2. If there is an optimal level of the weight norm, the weight norm of your model after initialization can be either too low, too high or optimal. They claim that grokking is a phenomenon where we initialize the model with a large weight norm and it then slowly walks toward the optimal weight norm and then generalizes.

3. They also claim that you can get the same results as grokking but much faster if you set the weight norm correctly at every step.
4. They set the norm "correctly" by rescaling the weights after each unconstrained optimization step (so after every weight update loss.backward()?!)
Implications:
- I think they have found a very important insight of grokking and finding generalizing circuits more broadly.
- I'm still a bit skeptical of some of the claims and results. On some level "just fix your weight norm and the model generalizes" sounds too simple to be true for all tasks.
- I think this result could have big implications but I'm not yet sure whether they are positive or negative. On the one hand, finding generalizing circuits seems to solve some of the problems associated with bad out-of-distribution generalization. On the other hand, it likely speeds up capabilities.
I'm very unsure about this paper but intuitively it feels important. Thoughts?
Hmm, I haven't read the paper yet, but thinking about it, the easiest way to change the weight norm is just to multiply all weights by some factor α, but then in a network with ReLU activations and L layers, this would be completely equivalent to multiplying the output of the network by αL. In the overfitting regime where the network produces probability distributions where the mode is equal to the answer for all training tokens, the easiest way to decrease loss is just to multiply the output by a constant factor, essentially decreasing the entropy of the distribution forever, but this strategy fails at test-time because the mode is not equal to the answer there.
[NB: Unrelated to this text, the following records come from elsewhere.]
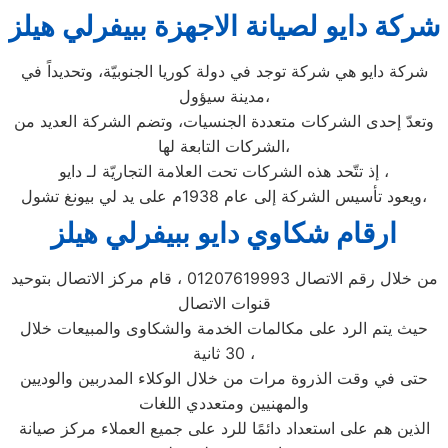
شركة دايو لصيانة الاجهزة ببيفرلي هيلز
شركة دايو هي شركة توجد في دولة كوريا الجنوبيّة، وتحديداً في
مدينة سيؤول،
وتعدّ إحدى الشركات متعددة الجنسيات، وتضم الشركة العديد من
الشركات التابعة لها،
إذ تتّحد هذه الشركات تحت العلامة التجاريّة لـ دايو ،
ويعود تأسيس الشركة إلى عام 1938م على يد لي بيونغ تشول،
ارقام شكاوي دايو ببيفرلي هيلز
من خلال رقم الاتصال 01207619993 ، قام مركز الاتصال بتوحيد
قنوات الاتصال
حيث يتم الرد على مكالمات الخدمة والشكاوى والمبيعات خلال
30 ثانية ،
حتى في وقت الذروة مرات من خلال الوكلاء المدربين والوديين
والمهنيين ومتعددي اللغات
الذين هم على استعداد دائمًا للرد على جميع العملاء مركز صيانة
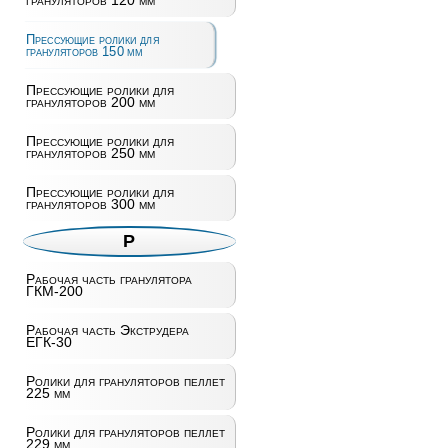
грануляторов 120 мм
Прессующие ролики для
грануляторов 150 мм
Прессующие ролики для
грануляторов 200 мм
Прессующие ролики для
грануляторов 250 мм
Прессующие ролики для
грануляторов 300 мм
Р
Рабочая часть гранулятора
ГКМ-200
Рабочая часть Экструдера
ЕГК-30
Ролики для грануляторов пеллет
225 мм
Ролики для грануляторов пеллет
229 мм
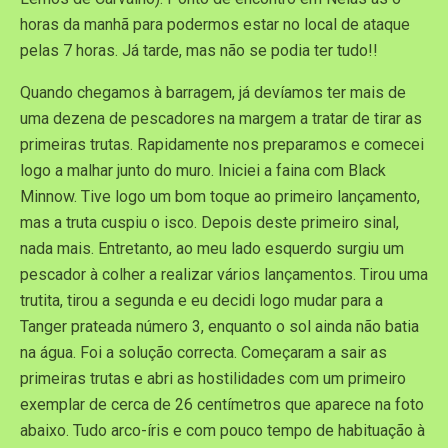
horas da manhã para podermos estar no local de ataque
pelas 7 horas. Já tarde, mas não se podia ter tudo!!
Quando chegamos à barragem, já devíamos ter mais de
uma dezena de pescadores na margem a tratar de tirar as
primeiras trutas. Rapidamente nos preparamos e comecei
logo a malhar junto do muro. Iniciei a faina com Black
Minnow. Tive logo um bom toque ao primeiro lançamento,
mas a truta cuspiu o isco. Depois deste primeiro sinal,
nada mais. Entretanto, ao meu lado esquerdo surgiu um
pescador à colher a realizar vários lançamentos. Tirou uma
trutita, tirou a segunda e eu decidi logo mudar para a
Tanger prateada número 3, enquanto o sol ainda não batia
na água. Foi a solução correcta. Começaram a sair as
primeiras trutas e abri as hostilidades com um primeiro
exemplar de cerca de 26 centímetros que aparece na foto
abaixo. Tudo arco-íris e com pouco tempo de habituação à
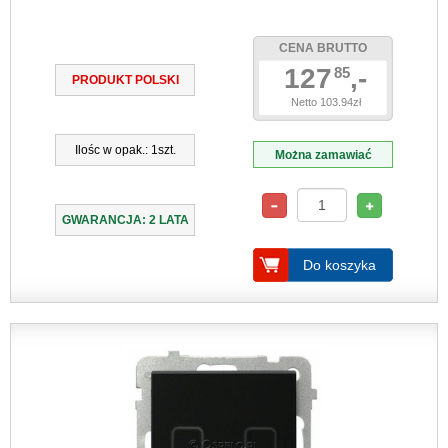
CENA BRUTTO
127
,-
85
PRODUKT POLSKI
Netto 103.94zł
Ilośc w opak.: 1szt.
Można zamawiać
GWARANCJA: 2 LATA
Do koszyka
So keeping the weight norm at some specified level might just be a way to prevent the network from taking the easy way towards decreasing training loss, and forcing it to find ways at constant-weight-norm to decrease loss, which would better generalize for the test-set.
I think this theory is probably part of the story, but it fails to explain Figure 2(b), where grokking happens in the presence of weight decay, even if you keep weight norm constant.